En juillet, j'ai vu une fort savoureuse version d'Ubu-Roi (en hongrois !). Plus tard, j'ai emprunté moult routes et chemins fort avancés sur la question de l'emmerdement maximum. Je crois donc pouvoir restituer sans trop d'erreurs une petite clochemerlienne séance du

CONSEIL MUNICIPAL DE JOUY-SUR-YVONNE 
(OU DE CLOCHECIGRUE-SUR-MÉZIGUES, OU DE LUTÈCE-SUR-BÉBERT) :


Le Maire Ubu :
Mairdre !  
De par ma chandelle rubiconde, je crois qu'il serait temps de moderniser fissa la traversée voiturienne de ce patelin de palotins !

Ladislas, le pharmacien :
Ouaiche ouaiche  ! Je propose deux nouveaux ralentissoirs casse-burnes…

Bougrelas, le banquier du Crédit Général :
Avec bouzilleurs de directation, fissuration de ventilage et défonçoir de longes !

Bordure, le garagiste :
On trouve maintenant de très beaux modèles venus de Pologne…

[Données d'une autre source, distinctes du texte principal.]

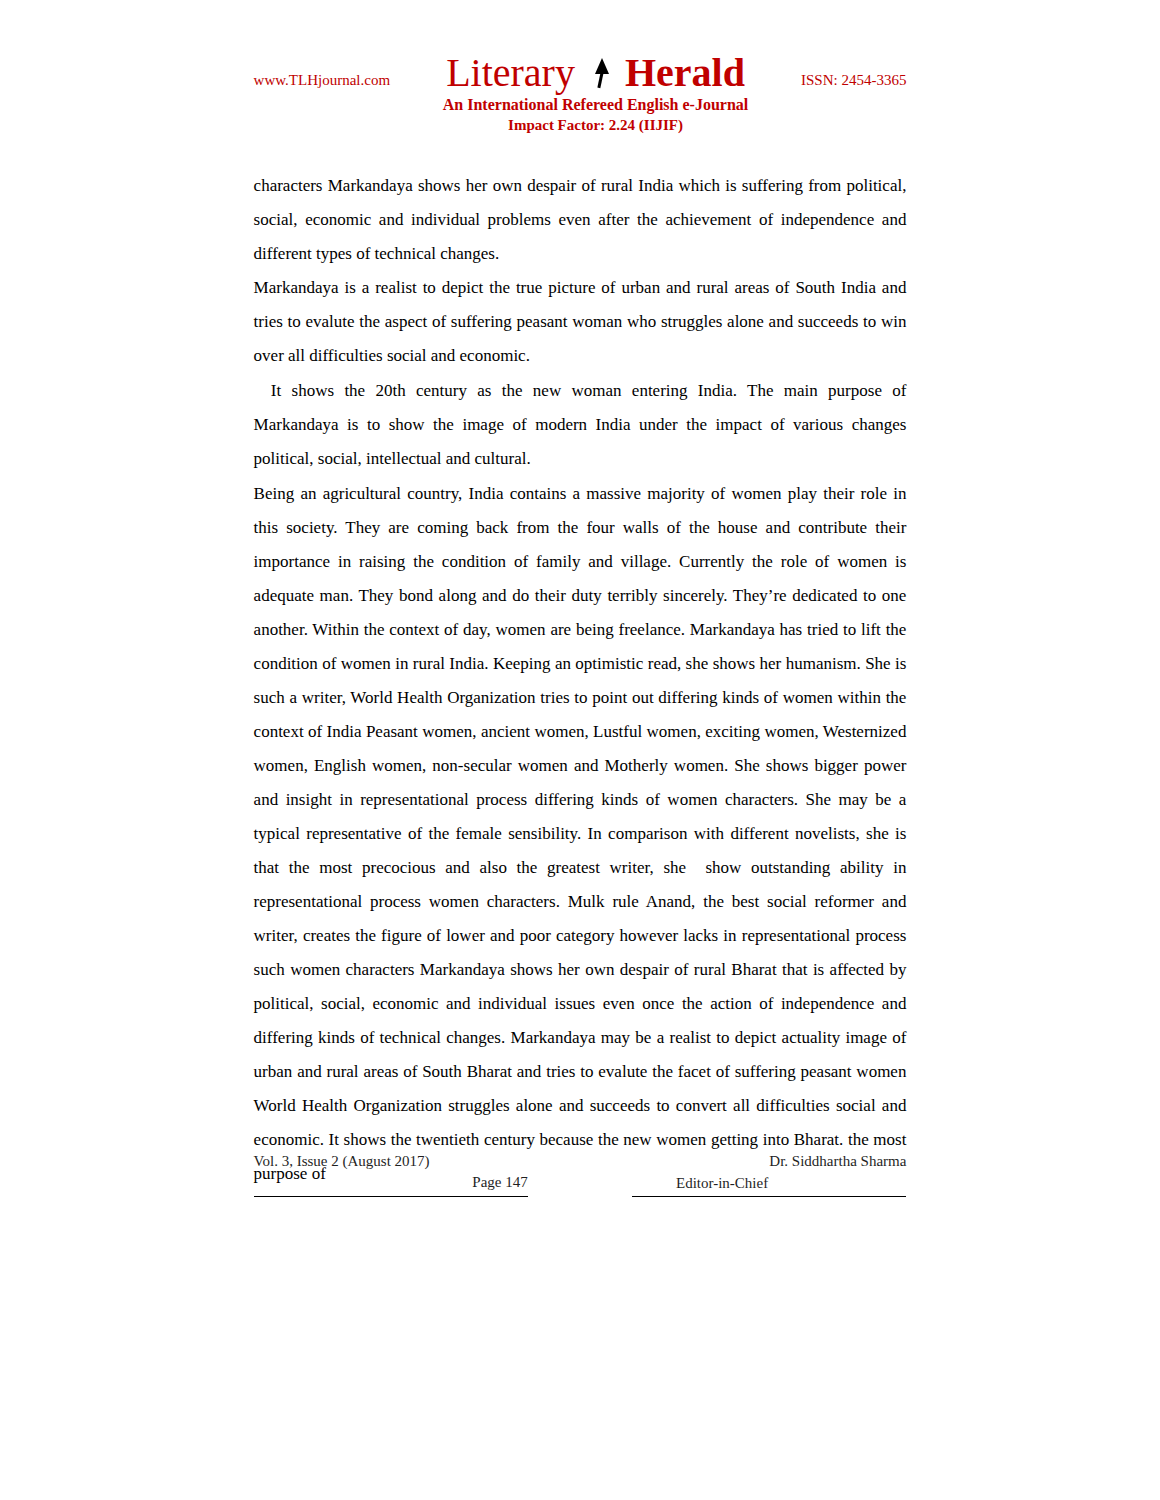www.TLHjournal.com
Literary Herald
An International Refereed English e-Journal
Impact Factor: 2.24 (IIJIF)
ISSN: 2454-3365
characters Markandaya shows her own despair of rural India which is suffering from political, social, economic and individual problems even after the achievement of independence and different types of technical changes.
Markandaya is a realist to depict the true picture of urban and rural areas of South India and tries to evalute the aspect of suffering peasant woman who struggles alone and succeeds to win over all difficulties social and economic.
It shows the 20th century as the new woman entering India. The main purpose of Markandaya is to show the image of modern India under the impact of various changes political, social, intellectual and cultural.
Being an agricultural country, India contains a massive majority of women play their role in this society. They are coming back from the four walls of the house and contribute their importance in raising the condition of family and village. Currently the role of women is adequate man. They bond along and do their duty terribly sincerely. They’re dedicated to one another. Within the context of day, women are being freelance. Markandaya has tried to lift the condition of women in rural India. Keeping an optimistic read, she shows her humanism. She is such a writer, World Health Organization tries to point out differing kinds of women within the context of India Peasant women, ancient women, Lustful women, exciting women, Westernized women, English women, non-secular women and Motherly women. She shows bigger power and insight in representational process differing kinds of women characters. She may be a typical representative of the female sensibility. In comparison with different novelists, she is that the most precocious and also the greatest writer, she show outstanding ability in representational process women characters. Mulk rule Anand, the best social reformer and writer, creates the figure of lower and poor category however lacks in representational process such women characters Markandaya shows her own despair of rural Bharat that is affected by political, social, economic and individual issues even once the action of independence and differing kinds of technical changes. Markandaya may be a realist to depict actuality image of urban and rural areas of South Bharat and tries to evalute the facet of suffering peasant women World Health Organization struggles alone and succeeds to convert all difficulties social and economic. It shows the twentieth century because the new women getting into Bharat. the most purpose of
Vol. 3, Issue 2 (August 2017)
Dr. Siddhartha Sharma
Page 147
Editor-in-Chief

Venceslas, l'instituteur :
Mais nous avons déjà concassé soixante-sept amortisseurs et trente-trois peuneux !

Stanislas, le notaire :
C'est qu'ils allaient trop vite. Certains dépassaient le 34 à l'heure !

Le Maire Ubu
Mairdre ! Alors ils méritent la Machine à Dépointer la license! Qu'on me passe le crochet à tourisses !

Ladislas, le pharmacien :
Je propose trois feux rouges ! 

Mère Ubu, femme du Maire :
Aaah… Aaah… Mmmm…

Venceslas :
Encore ? Mais nous n'avons que deux croisements ! Avec des routes qui ne mènent nulle part !

Le Maire Ubu :
Justement ! Deux stops sur la route principale ! Cinq ralentissoirs ! Trois feux rouges et des emprises fleuries au milieu d'icelle ! De par ma cire molle, nous allons être les rois à faire chier le pays tout entier ! Et l'Aragon ! Et l'Orient ! J'ai été à Paris, moi !

Mère Ubu :
Mmmm… Aaah…

Le Maire Ubu :
Ah, Mère Ubu, si tu continues à pignasser, je te mets dans la trappe à Administrés !

Ladislas :
Peauffinons avecque deux zones limitées à 30 éthylomètres à sablier ! Et houit caméras à dézapper le chaland !! 

Stanislas, le notaire :
Avec les barrières le long de la Vistule, les poteaux anti-parquage et nos sept rond-points, nous serons les Plus-plus Emmerdeurs Hénaurmes ! 
Vive le Maire Ubu ! 

Tous :
Vive le Maire Ubu !

Mère Ubu :
Arrgh !… Arrêtez, je suis à l'acmé !

(Moralité subsidiaire : Sur la mère, l'acmé)







2. Khulture

Avignon 2013

Cette année, on n'aura pas été bouleversé par le programme in. Pourtant, on a fait des pieds et des mains, pour une fois : car dès le lendemain de l'ouverture du site internet, presque tous les spectacles avaient fait le plein !! 
Sur les six que j'ai vus, j'en retiens un seul, absolument inattendu, intelligent et drôle, à ne pas rater s'il passe par chez vous : 
Germinal
Rien à voir avec Zola. Les personnages partent de rien et aboutissent au néant ! Mais entre les deux il y a toute l'histoire de l'Humanité, et en particulier de la communication. Nommer le monde, prendre des repères essentiels (par exemple : les objets qui font "ploc" et les objets qui ne font pas "ploc", et encore, ceux qui ne font "que ploc, sinon rien", "ceux qui parfois peuvent faire ploc quand même", etc.)… Le pire, c'est que c'est constamment drôle mais au fond pas du tout farfelu, car on y parle de l'apprentissage, du langage, des autres, de la peur, de l'illusion fusionnelle, de la finitude, avec ces drôles de parallélépipèdes-rectangles qui médiatisent aujourd'hui tout notre rapport à l'existant.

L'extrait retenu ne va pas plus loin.